* _WORK ITEM_: Recast the material below as a numbered list, one line per item, with blank lines skipped. Leave any pictures out of your answer.

* _INPUT DATA_:
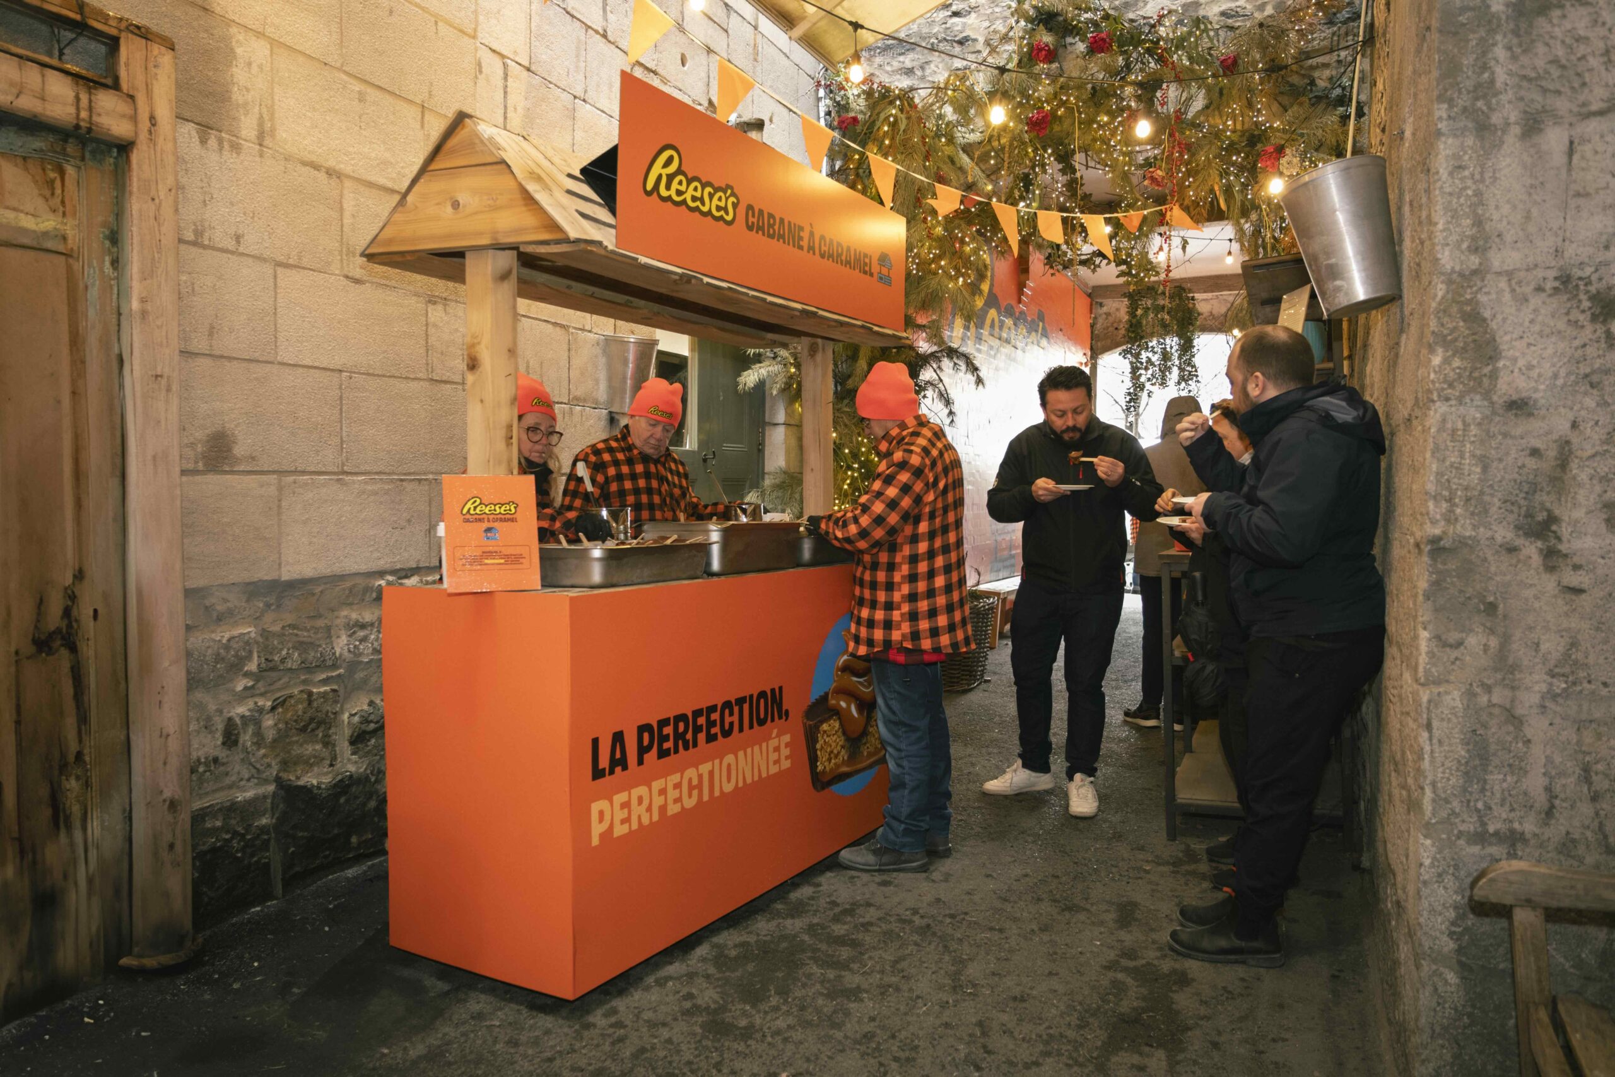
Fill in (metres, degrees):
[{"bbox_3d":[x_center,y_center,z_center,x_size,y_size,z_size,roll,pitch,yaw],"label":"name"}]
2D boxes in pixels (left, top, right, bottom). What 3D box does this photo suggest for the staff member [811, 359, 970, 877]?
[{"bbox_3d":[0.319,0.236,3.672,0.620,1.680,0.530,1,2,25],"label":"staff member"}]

* _RESPONSE FOR THIS EXERCISE_:
1. Fill in (metres, degrees):
2. [{"bbox_3d":[x_center,y_center,z_center,x_size,y_size,z_size,roll,pitch,yaw],"label":"name"}]
3. 2D boxes in pixels (left, top, right, bottom). What 3D box does this photo suggest for the staff member [811, 359, 970, 877]?
4. [{"bbox_3d":[0.319,0.236,3.672,0.620,1.680,0.530,1,2,25],"label":"staff member"}]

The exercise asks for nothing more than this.